Are you missing a trick in your struggle to obtain valuable employees?
Jen Blacow Operations Manager, Aspiedent CIC
9th July 2020
I sometimes wonder if small businesses feel that they don’t have the resources to manage autistic employees, or worry that they would not be able to cope employing and managing an autistic person because of lack of understanding and fear of getting it wrong.
Perhaps the concern is that it would cause so many problems it would overwhelm the employee’s value to the business? Perhaps sometimes, it does. But we know of cases where it hasn’t, and the employee has been a major asset.
There are potentially great benefits to employing people with neurodiversity, for example autism.
Of course, the first consideration is that you need someone who can do the job to a high standard. Small businesses are not charities and cannot afford to take on someone who will not pull their weight or whose difficulties are so disabling that they cannot do the particular job they are employed to do effectively.
But the good news is that autistic people can make excellent small business employees.
I have heard many smaller companies in the IT sector say that they spend time and resources training someone up, only for them to be poached by a bigger company for a larger salary!
We are not saying this will not happen to an autistic employee, but we can say it is less likely.
It can be very difficult for an autistic person to get a job because of how they present socially and because of poor interview skills.
Therefore if they are happy in their job and you do not take advantage of them, they are likely to be loyal. Most autistic people prefer the known to the unknown. After all life is stressful enough for them, so why make working life more stressful too?
Once in the job, you may need to make that sure they know what is expected of them. You might be surprised at what they do simply out of ignorance and/or difficulty with social skills. For example, interrupting conversations without an invite, or sending uninvited (critical – but constructive criticism to them) feedback to the boss!
If something like this happens which is not part of your company culture, simply tell them that what they have done is not acceptable and reiterate what is acceptable. If they have genuine concerns tell them how to raise them and who to raise them with. This kind of thing is simple but key.
If creativity is what you are looking for in an employee, then certainly consider an autistic person. We once did a creative thinking exercise with a group of 8 autistic people which had been done with a group of 80 entrepreneurs. The autistic group won hands down, despite only half of them contributing.

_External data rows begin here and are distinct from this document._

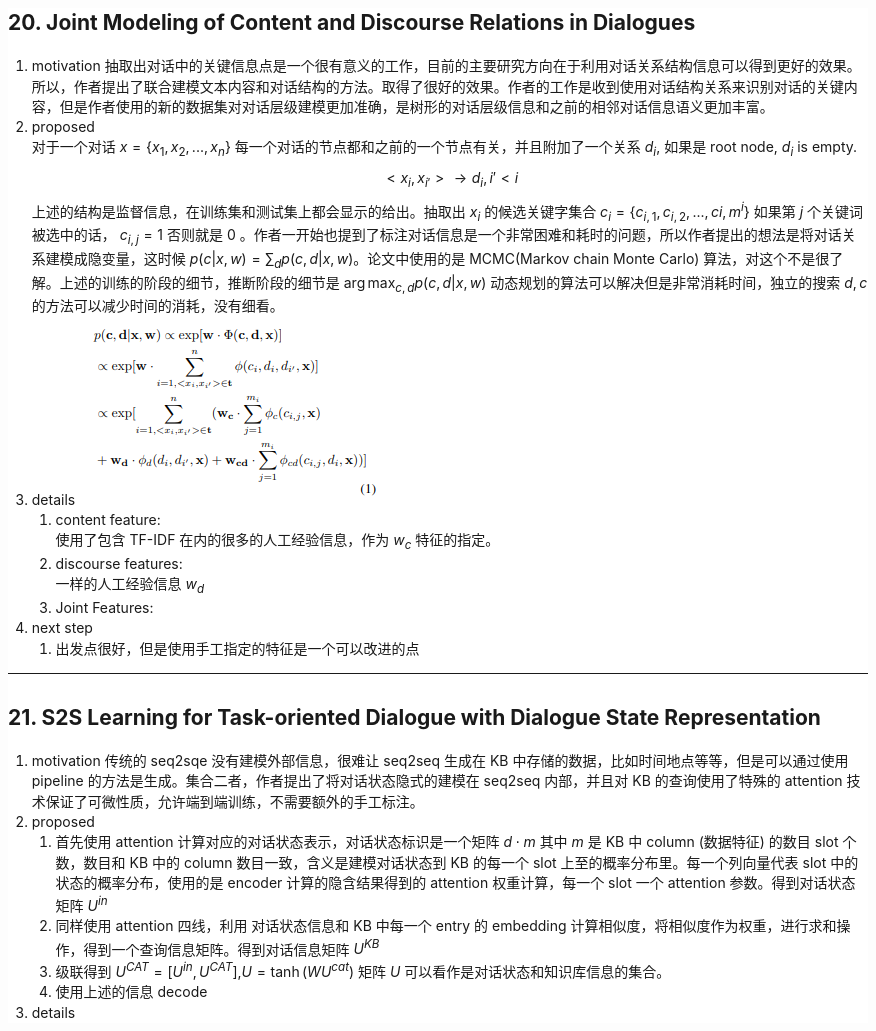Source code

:## 20. Joint Modeling of Content and Discourse Relations in Dialogues
1. motivation
   抽取出对话中的关键信息点是一个很有意义的工作，目前的主要研究方向在于利用对话关系结构信息可以得到更好的效果。所以，作者提出了联合建模文本内容和对话结构的方法。取得了很好的效果。作者的工作是收到使用对话结构关系来识别对话的关键内容，但是作者使用的新的数据集对对话层级建模更加准确，是树形的对话层级信息和之前的相邻对话信息语义更加丰富。
2. proposed  
   对于一个对话 $x=\{x_1,x_2,...,x_n\}$ 每一个对话的节点都和之前的一个节点有关，并且附加了一个关系 $d_i$, 如果是 root node, $d_i$ is empty.
   $$<x_i,x_{i'}>\rightarrow d_i, i' < i$$
   上述的结构是监督信息，在训练集和测试集上都会显示的给出。抽取出 $x_i$ 的候选关键字集合 $c_i=\{c_{i,1},c_{i,2},...,c{i,m^i}\}$ 如果第 $j$ 个关键词被选中的话， $c_{i,j}=1$ 否则就是 0 。作者一开始也提到了标注对话信息是一个非常困难和耗时的问题，所以作者提出的想法是将对话关系建模成隐变量，这时候 $p(c|x,w)=\sum_d p(c,d|x,w)$。论文中使用的是 MCMC(Markov chain Monte Carlo) 算法，对这个不是很了解。上述的训练的阶段的细节，推断阶段的细节是 $\arg\max_{c,d}p(c,d|x,w)$ 动态规划的算法可以解决但是非常消耗时间，独立的搜索 $d,c$ 的方法可以减少时间的消耗，没有细看。
3. details
   ![](photo/19.png)
   1. content feature:  
       使用了包含 TF-IDF 在内的很多的人工经验信息，作为 $w_c$ 特征的指定。
   2. discourse features:  
       一样的人工经验信息 $w_d$ 
   3. Joint Features:  
4. next step
   1. 出发点很好，但是使用手工指定的特征是一个可以改进的点

---
## 21. S2S Learning for Task-oriented Dialogue with Dialogue State Representation
1. motivation
   传统的 seq2sqe 没有建模外部信息，很难让 seq2seq 生成在 KB 中存储的数据，比如时间地点等等，但是可以通过使用 pipeline 的方法是生成。集合二者，作者提出了将对话状态隐式的建模在 seq2seq 内部，并且对 KB 的查询使用了特殊的 attention 技术保证了可微性质，允许端到端训练，不需要额外的手工标注。
2. proposed
   1. 首先使用 attention 计算对应的对话状态表示，对话状态标识是一个矩阵 $d \cdot m$ 其中 $m$ 是 KB 中 column (数据特征) 的数目 slot 个数，数目和 KB 中的 column 数目一致，含义是建模对话状态到 KB 的每一个 slot 上至的概率分布里。每一个列向量代表 slot 中的状态的概率分布，使用的是 encoder 计算的隐含结果得到的 attention 权重计算，每一个 slot 一个 attention 参数。得到对话状态矩阵 $U^{in}$
   2. 同样使用 attention 四线，利用 对话状态信息和 KB 中每一个 entry 的 embedding 计算相似度，将相似度作为权重，进行求和操作，得到一个查询信息矩阵。得到对话信息矩阵 $U^{KB}$
   3. 级联得到 $U^{CAT}=[U^{in},U^{CAT}]$,$U=\tanh(WU^{cat})$ 矩阵 $U$ 可以看作是对话状态和知识库信息的集合。
   4. 使用上述的信息 decode
3. details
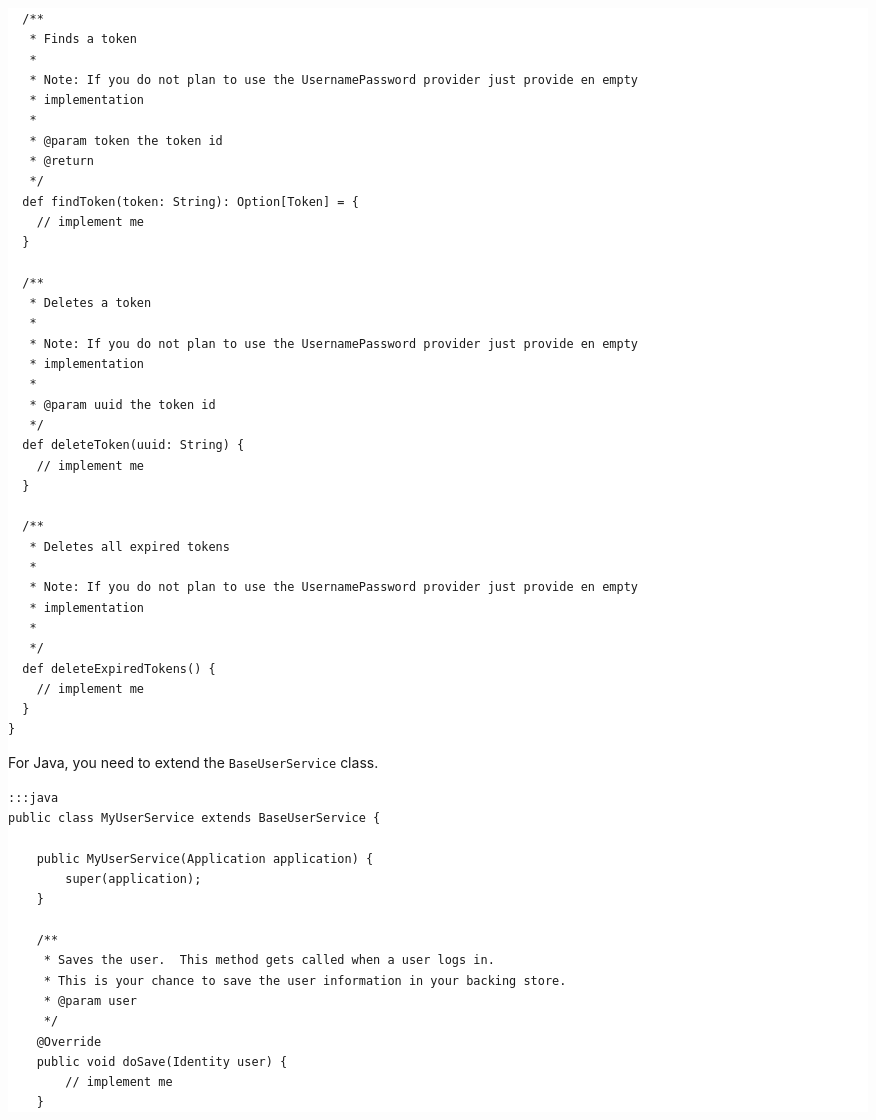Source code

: 
	  /**
	   * Finds a token
	   *
	   * Note: If you do not plan to use the UsernamePassword provider just provide en empty
	   * implementation
	   *
	   * @param token the token id
	   * @return
	   */
	  def findToken(token: String): Option[Token] = {
	  	// implement me
	  }

	  /**
	   * Deletes a token
	   *
	   * Note: If you do not plan to use the UsernamePassword provider just provide en empty
	   * implementation
	   *
	   * @param uuid the token id
	   */
	  def deleteToken(uuid: String) {
	  	// implement me
	  }

	  /**
	   * Deletes all expired tokens
	   *
	   * Note: If you do not plan to use the UsernamePassword provider just provide en empty
	   * implementation
	   *
	   */
	  def deleteExpiredTokens() {
	  	// implement me
	  }
	}


For Java, you need to extend the `BaseUserService` class.

	:::java
	public class MyUserService extends BaseUserService {
    
	    public MyUserService(Application application) {
	        super(application);
	    }

	    /**
	     * Saves the user.  This method gets called when a user logs in.
	     * This is your chance to save the user information in your backing store.
	     * @param user
	     */
	    @Override
	    public void doSave(Identity user) {
	        // implement me
	    }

Autistic people who are not creative will not apply for creative jobs: they won’t be interested.
Basically, if you are tolerant and understand what are likely to be the key difficulties, employing an autistic person can be extremely rewarding – and add value to your business.
We once had a brilliant autistic employee.
Ok, so he didn’t communicate with us much unless we asked him a direct question in ‘just the right way’, or when he was warning us about some kind of imminent danger (like the time I left my backpack in front of my car and was about to set off and drive over it!)
But he was helpful and hardworking and his accuracy and attention to detail was quite brilliant.
Yes, we had to train him to take lunch breaks and actively encourage him to take holiday. But that was a small price to pay for his willingness to get on with the job.
He was punctual, focused, and happy to stay on after his normal going home time when we had a deadline to meet. He loved to help us out at events and had an eye for noticing when an exhibition stand visitor wanted to talk to us, and we were not paying attention to them.
When he started with us, his social skills were very poor. But by the time he left (because we no longer had a job for him), he was cracking jokes. He has now moved on into a new job and is doing well.